Mindy Kaling is a smart, sassy lady who I wished I paid more attention to in my own teen years.
Granted, I didn’t start watching the American version of The Office (which she co-starred in and helped write) until I was in my first year of university, Now, I’m constantly glued to my television screen thanks to her brain child, The Mindy Project, which she created, writes for, produces and stars in. I also count her book Is Everyone Hanging Out Without Me? (and Other Concerns) as a bible of sorts in partnership with Tina Fey’s bestseller, Bossypants. Basically, Mindy Kaling is one badass boss lady who’s currently ruling my world.
Surprisingly enough, the 33-year-old is just as addicted with Twitter and Instagram as we are. Thus, she’s has become Rookie Magazine’s perfect choice to write about whether it’s harder to be a teenager today.
Here’s a few points from her contribution to the online magazine’s second book, Rookie: Yearbook Two.
Why being a teenager is way easier now:
You all have phones that your parents can’t hop on. My dad used to get on our landline at home and interrupt phone calls with my friends by saying, “Is this really something you can’t talk about tomorrow at school?” And I would want to die.

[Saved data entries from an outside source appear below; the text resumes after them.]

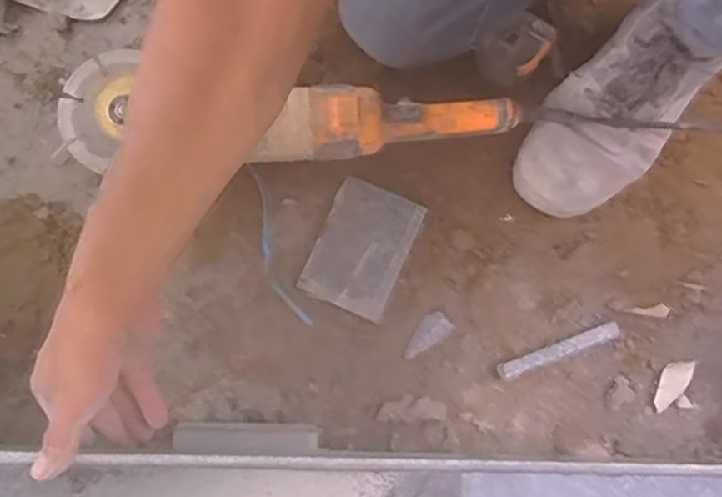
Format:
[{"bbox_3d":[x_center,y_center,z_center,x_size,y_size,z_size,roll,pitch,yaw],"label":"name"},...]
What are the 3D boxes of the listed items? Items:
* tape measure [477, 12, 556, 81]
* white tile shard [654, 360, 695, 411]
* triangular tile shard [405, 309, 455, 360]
[{"bbox_3d":[0.157,-0.200,0.608,0.053,0.037,0.073,43,81,7],"label":"tape measure"},{"bbox_3d":[0.293,0.127,0.565,0.023,0.015,0.053,29,78,6],"label":"white tile shard"},{"bbox_3d":[0.062,0.084,0.577,0.055,0.011,0.025,-45,78,4],"label":"triangular tile shard"}]

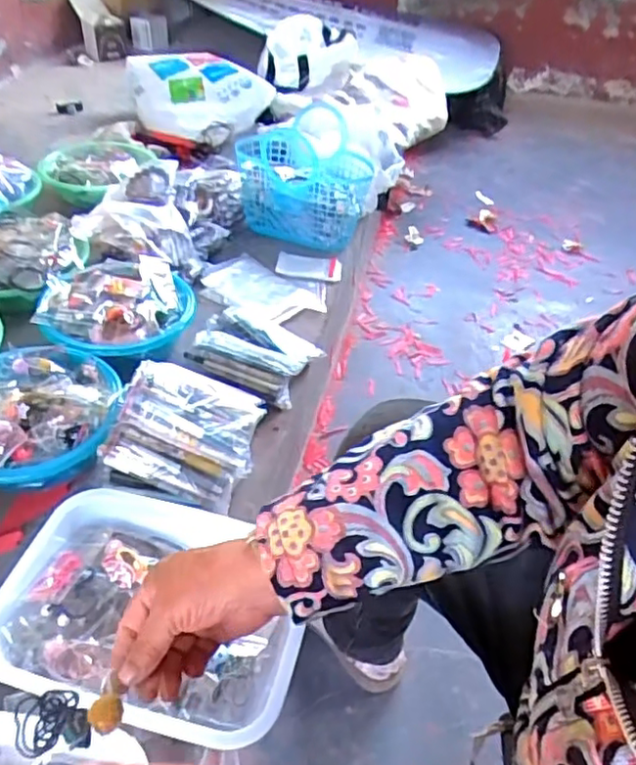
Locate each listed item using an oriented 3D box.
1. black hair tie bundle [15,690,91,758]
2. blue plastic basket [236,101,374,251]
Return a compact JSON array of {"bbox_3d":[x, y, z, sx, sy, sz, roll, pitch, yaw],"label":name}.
[{"bbox_3d":[-0.167,0.214,0.393,0.045,0.011,0.034,-4,45,-8],"label":"black hair tie bundle"},{"bbox_3d":[-0.030,-0.387,1.180,0.248,0.199,0.150,7,43,3],"label":"blue plastic basket"}]

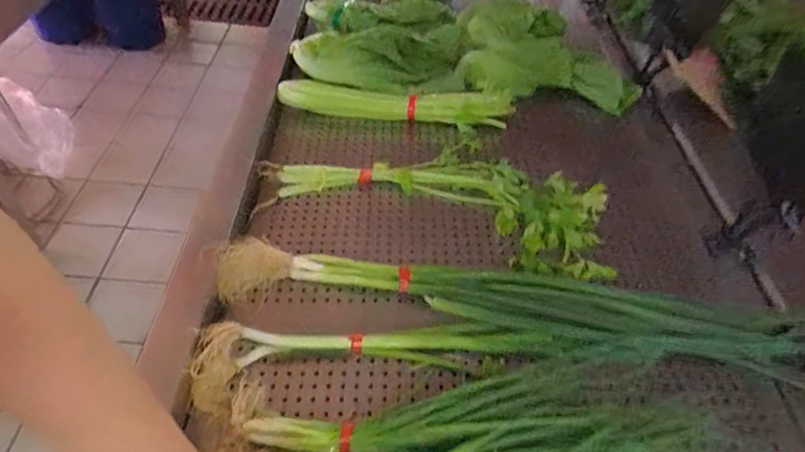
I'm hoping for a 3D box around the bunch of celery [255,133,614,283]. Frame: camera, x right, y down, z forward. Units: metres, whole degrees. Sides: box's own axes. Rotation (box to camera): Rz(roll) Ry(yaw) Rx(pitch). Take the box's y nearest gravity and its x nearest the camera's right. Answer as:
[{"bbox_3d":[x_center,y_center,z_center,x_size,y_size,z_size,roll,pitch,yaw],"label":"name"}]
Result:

Why being a teenager now is bullshit:
You have to manage all your online personas. I would die if I were 15 and had to fill out a Facebook profile PLUS a Twitter bio PLUS update an Instagram to make myself appear cool and beguiling. And that’s all on top of doing homework and chores and stuff. Also, I am a perfectionist and have an obsessive personality—and it was like 10 times worse when I was a teenager—so I basically would have never completed high school if social media had existed.
And her most important piece of advice:
Don’t put anything you do on YouTube until you are 21.